Practical Network Acceleration with Tiny Sets
This addresses the practical need for efficient network acceleration under data privacy constraints, offering a novel approach with broad applicability.
The paper tackles network acceleration with limited training data by proposing block dropping as a superior method over filter-level pruning, achieving a 7% average improvement on ImageNet-1k for 22% latency reduction.
Due to data privacy issues, accelerating networks with tiny training sets has become a critical need in practice. Previous methods mainly adopt filter-level pruning to accelerate networks with scarce training samples. In this paper, we reveal that dropping blocks is a fundamentally superior approach in this scenario. It enjoys a higher acceleration ratio and results in a better latency-accuracy performance under the few-shot setting. To choose which blocks to drop, we propose a new concept namely recoverability to measure the difficulty of recovering the compressed network.
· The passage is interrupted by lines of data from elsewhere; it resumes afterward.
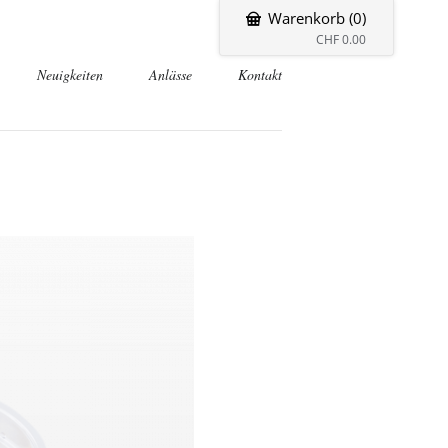
Warenkorb (0)
CHF
0.00
Neuigkeiten
Anlässe
Kontakt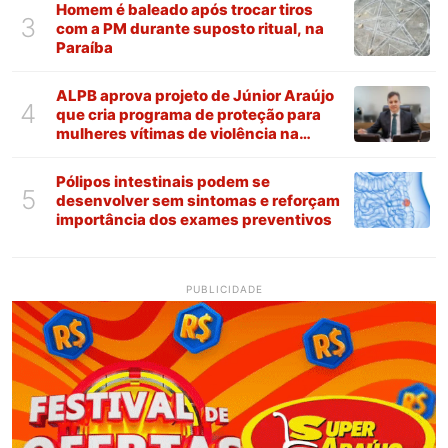
Homem é baleado após trocar tiros
3
com a PM durante suposto ritual, na
Paraíba
ALPB aprova projeto de Júnior Araújo
4
que cria programa de proteção para
mulheres vítimas de violência na
Paraíba
Pólipos intestinais podem se
5
desenvolver sem sintomas e reforçam
importância dos exames preventivos
PUBLICIDADE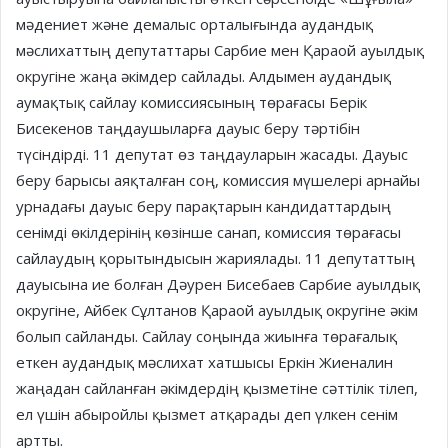
мәдениет және демалыс орталығында аудандық
мәслихаттың депутаттары Сарбие мен Қараой ауылдық
округіне жаңа әкімдер сайлады. Алдымен аудандық
аумақтық сайлау комиссиясының төрағасы Берік
Бисекенов таңдаушыларға дауыс беру тәртібін
түсіндірді. 11 депутат өз таңдауларын жасады. Дауыс
беру барысы аяқталған соң, комиссия мүшелері арнайы
урнадағы дауыс беру парақтарын кандидаттардың
сенімді өкілдерінің көзінше санап, комиссия төрағасы
сайлаудың қорытындысын жариялады. 11 депутаттың
дауысына ие болған Дәурен Бисебаев Сарбие ауылдық
округіне, Айбек Сұлтанов Қараой ауылдық округіне әкім
болып сайланды. Сайлау соңында жиынға төрағалық
еткен аудандық мәслихат хатшысы Еркін Жиеналин
жаңадан сайланған әкімдердің қызметіне сәттілік тілеп,
ел үшін абыройлы қызмет атқарады деп үлкен сенім
артты.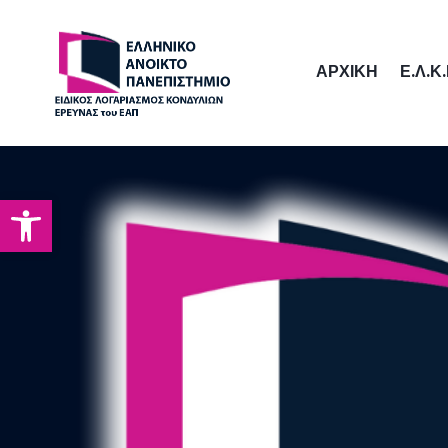
ΑΡΧΙΚΗ
Ε.Λ.Κ.
Open toolbar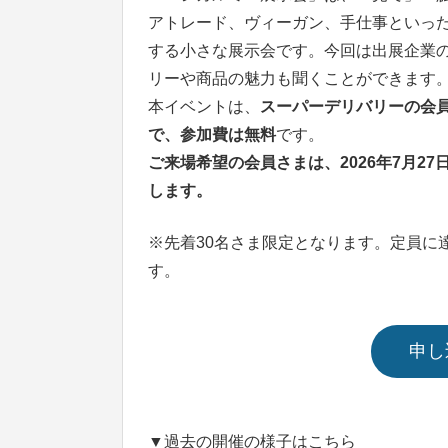
アトレード、ヴィーガン、手仕事といっ
する小さな展示会です。今回は出展企業
リーや商品の魅力も聞くことができます
本イベントは、
スーパーデリバリーの会
で、参加費は無料
です。
ご来場希望の会員さまは、2026年7月2
します。
※先着30名さま限定となります。定員に
す。
申し
▼過去の開催の様子はこちら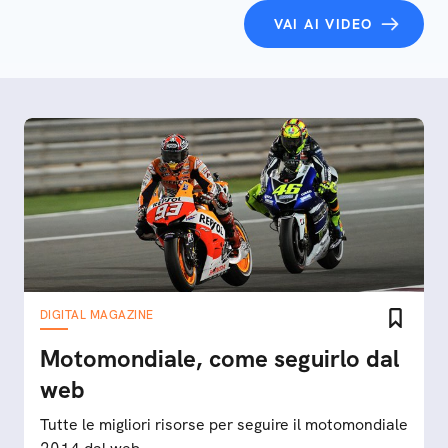
VAI AI VIDEO
DIGITAL MAGAZINE
Motomondiale, come seguirlo dal
web
Tutte le migliori risorse per seguire il motomondiale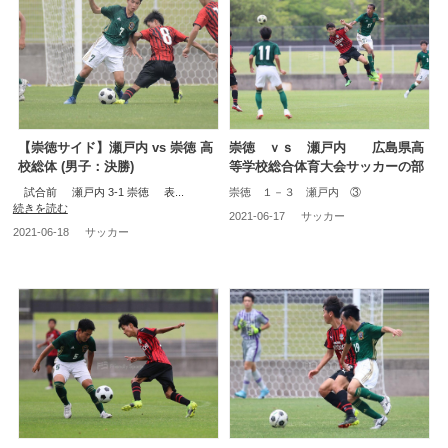
【崇徳サイド】瀬戸内 vs 崇徳 高
崇徳 ｖｓ 瀬戸内 広島県高
校総体 (男子：決勝)
等学校総合体育大会サッカーの部
試合前 瀬戸内 3-1 崇徳 表...
崇徳 １－３ 瀬戸内 ③
続きを読む
2021-06-17
サッカー
2021-06-18
サッカー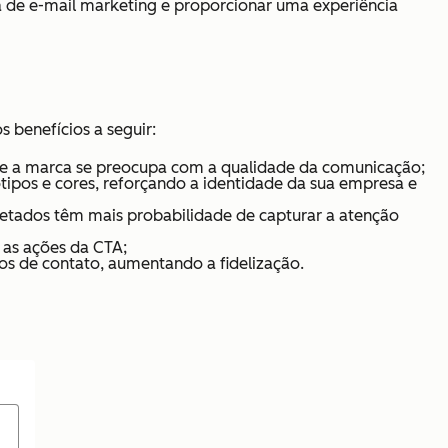
a de e-mail marketing e proporcionar uma experiência
 benefícios a seguir:
que a marca se preocupa com a qualidade da comunicação;
otipos e cores, reforçando a identidade da sua empresa e
jetados têm mais probabilidade de capturar a atenção
 as ações da CTA;
os de contato, aumentando a fidelização.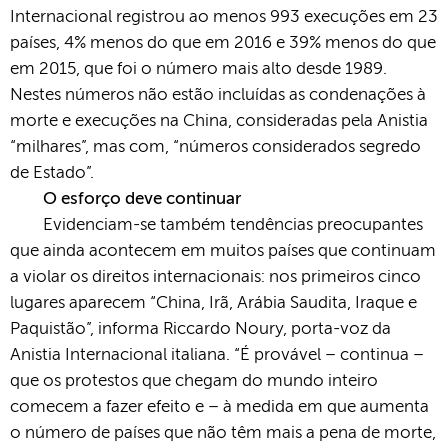
Internacional registrou ao menos 993 execuções em 23
países, 4% menos do que em 2016 e 39% menos do que
em 2015, que foi o número mais alto desde 1989.
Nestes números não estão incluídas as condenações à
morte e execuções na China, consideradas pela Anistia
“milhares”, mas com, “números considerados segredo
de Estado”.
O esforço deve continuar
Evidenciam-se também tendências preocupantes
que ainda acontecem em muitos países que continuam
a violar os direitos internacionais: nos primeiros cinco
lugares aparecem “China, Irã, Arábia Saudita, Iraque e
Paquistão”, informa Riccardo Noury, porta-voz da
Anistia Internacional italiana. “É provável – continua –
que os protestos que chegam do mundo inteiro
comecem a fazer efeito e – à medida em que aumenta
o número de países que não têm mais a pena de morte,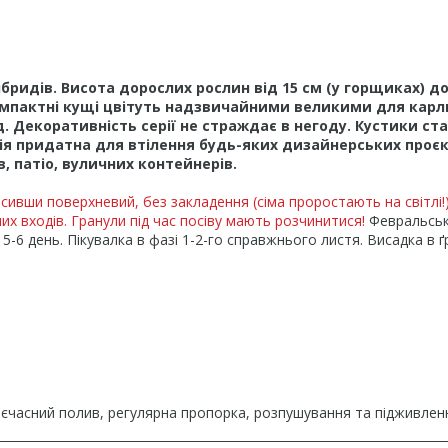
ібридів. Висота дорослих рослин від 15 см (у горщиках) до
 Компактні кущі цвітуть надзвичайними великими для карл
. Декоративність серії не страждає в негоду. Кустики ст
ія придатна для втілення будь-яких дизайнерських проєк
, патіо, вуличних контейнерів.
сивши поверхневий, без закладення (сіма проростають на світлі!)
их входів. Гранули під час посіву мають розчинитися!
Февральсь
5-6 день. Пікувалка в фазі 1-2-го справжнього листя. Висадка в ґ
оєчасний полив, регулярна пропорка, розпушування та підживлен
Our recoverability is efficient and effective for choosing which blocks to drop. Finally, we propose an algorithm named PRACTISE to accelerate networks using only tiny sets of training images. PRACTISE outperforms previous methods by a significant margin. For 22% latency reduction, PRACTISE surpasses previous methods by on average 7% on ImageNet-1k. It also enjoys high generalization ability, working well under data-free or out-of-domain data settings, too. Our code is at https://github.com/DoctorKey/Practise.